With 57% of all possible registered voters' ballots counted at 10 p.m., voters were rejecting Xenia schools' bond request, by a 52.5 to 47.5 ratio.

Xenia’s 2.6-mill bond issue would generate $36 million for construction of a replacement for Warner Middle School, costing residents an estimated $91 per year for a $100,000 home. Superintendent Gabe Lofton said the estimated $16 million state share later would either be used to pay off that debt, or pay for renovation of Xenia High School.

In 2009, Xenia voters approved a bond issue that paid for five new elementary schools. But in 2016-17, when the district asked voters for another bond to build a new middle school-high school complex, they were rejected three times.

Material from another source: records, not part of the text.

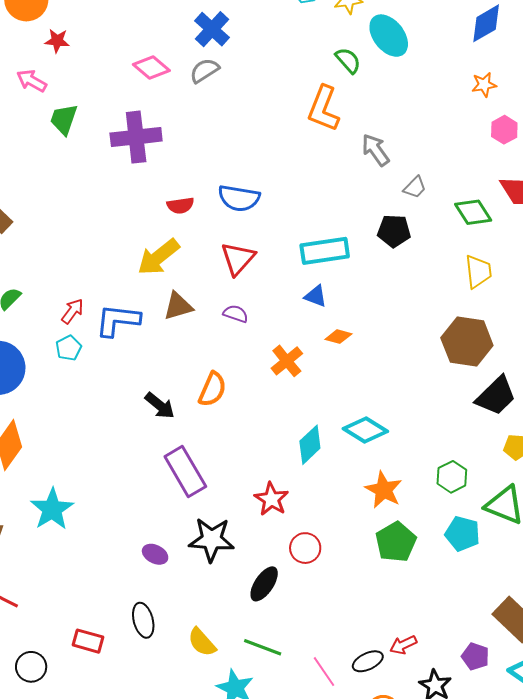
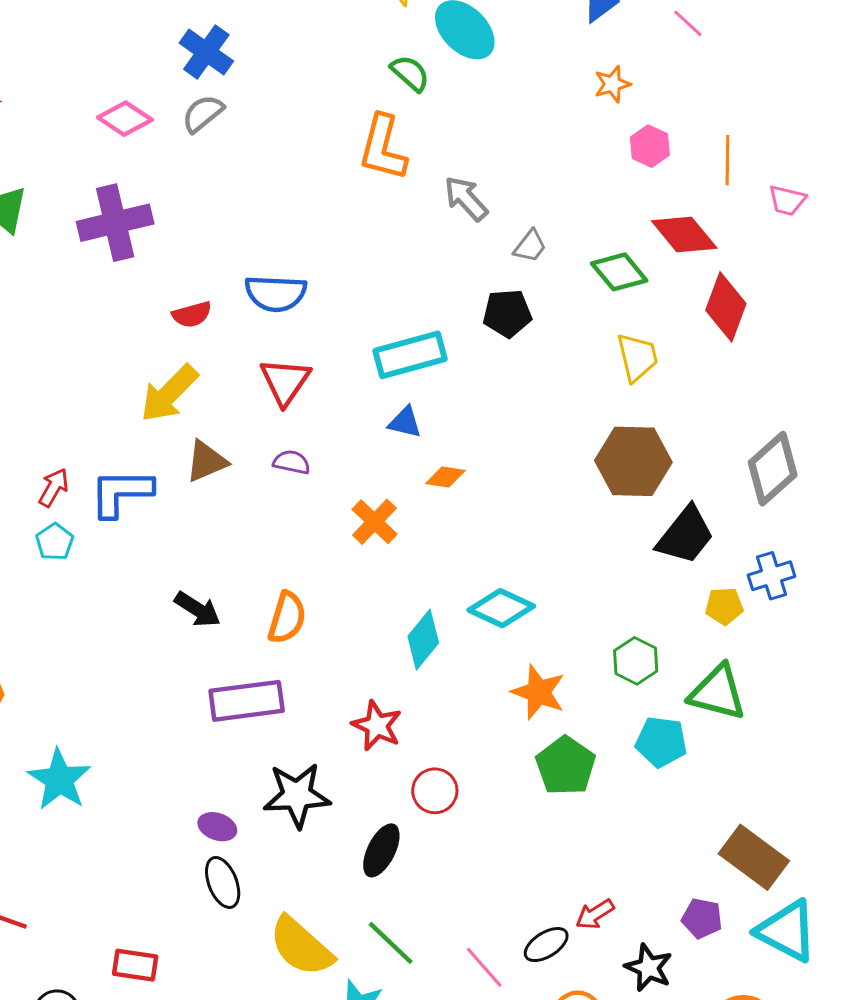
orange semicircle: (212, 389) -> (287, 618), moved
purple rectangle: (185, 471) -> (247, 701), turned -60
black ellipse: (143, 620) -> (223, 882), moved
yellow semicircle: (202, 642) -> (301, 946), size x1.5
green line: (263, 647) -> (391, 943), turned 30

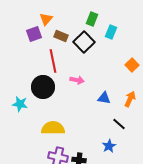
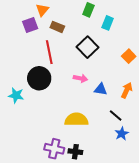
black square: (84, 42) -> (87, 47), moved
pink arrow: (77, 80) -> (80, 78), moved
yellow semicircle: (53, 128) -> (76, 120), moved
blue star: (109, 146) -> (122, 134), moved

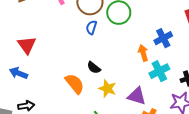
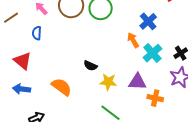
blue semicircle: (91, 27) -> (37, 33), moved
orange semicircle: (75, 84) -> (62, 87), moved

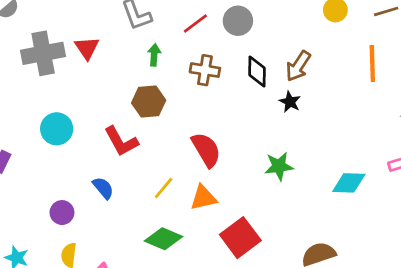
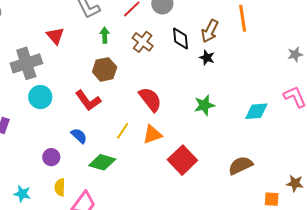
gray cross: (43, 53) -> (26, 63), moved
orange line: (372, 64) -> (243, 18), moved
brown cross: (205, 70) -> (143, 42), turned 35
green diamond: (163, 239) -> (102, 162), moved

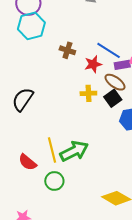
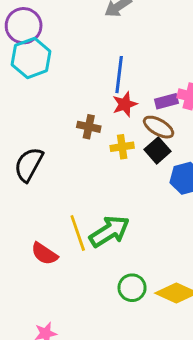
brown cross: (67, 50) -> (89, 127), moved
blue line: (109, 50) -> (119, 75), moved, turned 70
green circle: (54, 181) -> (132, 288), moved

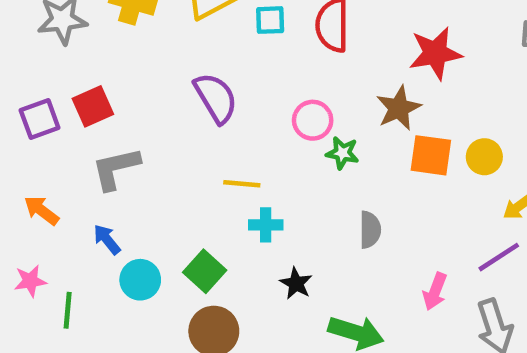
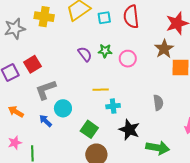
purple semicircle: (216, 98) -> (85, 54), size x0.7
green star: (342, 153) -> (105, 51), moved
cyan circle: (140, 280) -> (63, 108), moved
black star: (296, 283) -> (129, 130), size x1.5

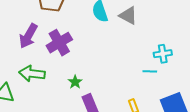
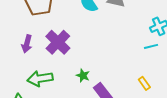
purple arrow: (28, 36) -> (27, 44), size x0.7

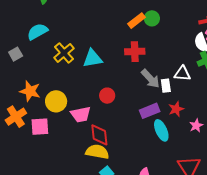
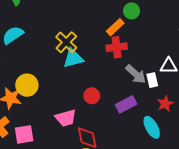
orange rectangle: (137, 21) -> (115, 27), moved
yellow cross: (64, 53) -> (66, 42), moved
yellow circle: (56, 101) -> (27, 85), moved
purple rectangle: (150, 111) -> (126, 104), moved

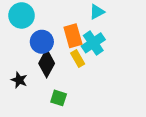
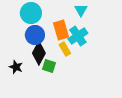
cyan triangle: (97, 12) -> (81, 10), turned -32
cyan circle: (22, 15) -> (31, 13), moved
green square: (59, 98) -> (49, 66), moved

Lofton said the new request is only to replace the 58-year-old middle school (on land between Warner and Arrowood Elementary) because a two-year community input process identified that as the district’s biggest need.

Fairborn schools

With only 41% of all possible registered voters' ballots counted at 10 p.m., voters were solidly approving Fairborn schools' bond request, by a 55-45 ratio.

Fairborn’s 5.83-mill combo bond/levy is estimated to cost the owner of a $100,000 home $204 per year, with the proceeds funding construction of a $65 million to $70 million high school, performing arts center and athletic complex. Fairborn officials say they would eventually use the estimated $33 million in state money to build a new middle school.

In 2016, Fairborn voters approved a separate bond issue to build a new primary school, which opened this year, and an intermediate school, which is starting construction.

Fairborn schools' goal would be to build the new high school (along the east side of I-675), then close the 68-year-old Baker Middle School and move those students to the 1970-era high school until the new middle school could be built near the new high school.

Renewal levies

According to partial, early results, voters were approving all six renewal levies that schools put on the ballot Tuesday. Those levies were in Northmont, West Carrollton, Milton-Union, New Lebanon, Greeneview and the Miami Valley Career Tech Center.

Renewal levies do not increase residents' tax rates, but do extend existing taxes for a longer period of time.